━━━━━ Supplied data ━━━━━

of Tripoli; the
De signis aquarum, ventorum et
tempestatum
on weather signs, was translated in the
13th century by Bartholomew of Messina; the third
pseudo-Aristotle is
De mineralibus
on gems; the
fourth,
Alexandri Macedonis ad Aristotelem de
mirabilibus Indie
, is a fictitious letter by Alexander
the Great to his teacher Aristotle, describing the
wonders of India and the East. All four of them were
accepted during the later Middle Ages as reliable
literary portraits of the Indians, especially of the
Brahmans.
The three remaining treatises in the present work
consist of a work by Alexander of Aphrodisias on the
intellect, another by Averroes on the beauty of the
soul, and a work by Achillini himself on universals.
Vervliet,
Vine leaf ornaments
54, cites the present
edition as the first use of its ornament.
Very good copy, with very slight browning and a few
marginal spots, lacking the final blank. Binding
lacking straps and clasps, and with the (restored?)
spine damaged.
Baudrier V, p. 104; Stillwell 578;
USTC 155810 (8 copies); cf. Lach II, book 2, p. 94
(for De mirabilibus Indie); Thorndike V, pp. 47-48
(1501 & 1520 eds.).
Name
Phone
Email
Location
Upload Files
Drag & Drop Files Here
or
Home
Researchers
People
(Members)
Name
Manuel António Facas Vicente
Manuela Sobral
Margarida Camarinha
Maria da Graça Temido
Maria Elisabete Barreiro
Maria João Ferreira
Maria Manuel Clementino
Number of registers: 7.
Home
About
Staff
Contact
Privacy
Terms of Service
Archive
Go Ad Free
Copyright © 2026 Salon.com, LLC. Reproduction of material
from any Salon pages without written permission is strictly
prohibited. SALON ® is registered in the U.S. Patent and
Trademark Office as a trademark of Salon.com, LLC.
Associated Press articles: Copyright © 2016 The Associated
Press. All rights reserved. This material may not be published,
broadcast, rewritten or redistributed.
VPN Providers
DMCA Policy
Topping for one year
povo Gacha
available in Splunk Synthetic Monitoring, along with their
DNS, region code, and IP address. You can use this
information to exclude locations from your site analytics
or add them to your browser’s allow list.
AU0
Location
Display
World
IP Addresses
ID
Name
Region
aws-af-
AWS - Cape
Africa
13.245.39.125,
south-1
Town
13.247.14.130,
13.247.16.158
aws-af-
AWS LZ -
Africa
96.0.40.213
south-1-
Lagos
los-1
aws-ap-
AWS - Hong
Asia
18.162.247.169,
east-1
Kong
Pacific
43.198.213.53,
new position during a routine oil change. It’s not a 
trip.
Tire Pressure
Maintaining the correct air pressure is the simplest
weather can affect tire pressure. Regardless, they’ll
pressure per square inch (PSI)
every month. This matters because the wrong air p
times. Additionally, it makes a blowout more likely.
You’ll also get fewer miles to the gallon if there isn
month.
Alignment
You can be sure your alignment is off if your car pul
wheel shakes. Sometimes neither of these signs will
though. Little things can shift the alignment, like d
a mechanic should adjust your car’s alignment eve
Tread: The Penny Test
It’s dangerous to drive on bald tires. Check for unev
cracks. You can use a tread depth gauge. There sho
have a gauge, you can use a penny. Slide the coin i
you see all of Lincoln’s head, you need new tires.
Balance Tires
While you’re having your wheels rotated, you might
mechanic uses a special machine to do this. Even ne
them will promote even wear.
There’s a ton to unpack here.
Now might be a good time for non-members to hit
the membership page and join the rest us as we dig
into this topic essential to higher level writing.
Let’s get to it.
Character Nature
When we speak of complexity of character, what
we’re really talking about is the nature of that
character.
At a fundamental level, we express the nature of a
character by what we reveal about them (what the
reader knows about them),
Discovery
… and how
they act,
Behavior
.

━━━━━

Task description. Print every line of the data above word for word, keeping the original order and line breaks.

Written response.
of Tripoli; the
De signis aquarum, ventorum et
tempestatum
on weather signs, was translated in the
13th century by Bartholomew of Messina; the third
pseudo-Aristotle is
De mineralibus
on gems; the
fourth,
Alexandri Macedonis ad Aristotelem de
mirabilibus Indie
, is a fictitious letter by Alexander
the Great to his teacher Aristotle, describing the
wonders of India and the East. All four of them were
accepted during the later Middle Ages as reliable
literary portraits of the Indians, especially of the
Brahmans.
The three remaining treatises in the present work
consist of a work by Alexander of Aphrodisias on the
intellect, another by Averroes on the beauty of the
soul, and a work by Achillini himself on universals.
Vervliet,
Vine leaf ornaments
54, cites the present
edition as the first use of its ornament.
Very good copy, with very slight browning and a few
marginal spots, lacking the final blank. Binding
lacking straps and clasps, and with the (restored?)
spine damaged.
Baudrier V, p. 104; Stillwell 578;
USTC 155810 (8 copies); cf. Lach II, book 2, p. 94
(for De mirabilibus Indie); Thorndike V, pp. 47-48
(1501 & 1520 eds.).
Name
Phone
Email
Location
Upload Files
Drag & Drop Files Here
or
Home
Researchers
People
(Members)
Name
Manuel António Facas Vicente
Manuela Sobral
Margarida Camarinha
Maria da Graça Temido
Maria Elisabete Barreiro
Maria João Ferreira
Maria Manuel Clementino
Number of registers: 7.
Home
About
Staff
Contact
Privacy
Terms of Service
Archive
Go Ad Free
Copyright © 2026 Salon.com, LLC. Reproduction of material
from any Salon pages without written permission is strictly
prohibited. SALON ® is registered in the U.S. Patent and
Trademark Office as a trademark of Salon.com, LLC.
Associated Press articles: Copyright © 2016 The Associated
Press. All rights reserved. This material may not be published,
broadcast, rewritten or redistributed.
VPN Providers
DMCA Policy
Topping for one year
povo Gacha
available in Splunk Synthetic Monitoring, along with their
DNS, region code, and IP address. You can use this
information to exclude locations from your site analytics
or add them to your browser’s allow list.
AU0
Location
Display
World
IP Addresses
ID
Name
Region
aws-af-
AWS - Cape
Africa
13.245.39.125,
south-1
Town
13.247.14.130,
13.247.16.158
aws-af-
AWS LZ -
Africa
96.0.40.213
south-1-
Lagos
los-1
aws-ap-
AWS - Hong
Asia
18.162.247.169,
east-1
Kong
Pacific
43.198.213.53,
new position during a routine oil change. It’s not a 
trip.
Tire Pressure
Maintaining the correct air pressure is the simplest
weather can affect tire pressure. Regardless, they’ll
pressure per square inch (PSI)
every month. This matters because the wrong air p
times. Additionally, it makes a blowout more likely.
You’ll also get fewer miles to the gallon if there isn
month.
Alignment
You can be sure your alignment is off if your car pul
wheel shakes. Sometimes neither of these signs will
though. Little things can shift the alignment, like d
a mechanic should adjust your car’s alignment eve
Tread: The Penny Test
It’s dangerous to drive on bald tires. Check for unev
cracks. You can use a tread depth gauge. There sho
have a gauge, you can use a penny. Slide the coin i
you see all of Lincoln’s head, you need new tires.
Balance Tires
While you’re having your wheels rotated, you might
mechanic uses a special machine to do this. Even ne
them will promote even wear.
There’s a ton to unpack here.
Now might be a good time for non-members to hit
the membership page and join the rest us as we dig
into this topic essential to higher level writing.
Let’s get to it.
Character Nature
When we speak of complexity of character, what
we’re really talking about is the nature of that
character.
At a fundamental level, we express the nature of a
character by what we reveal about them (what the
reader knows about them),
Discovery
… and how
they act,
Behavior
.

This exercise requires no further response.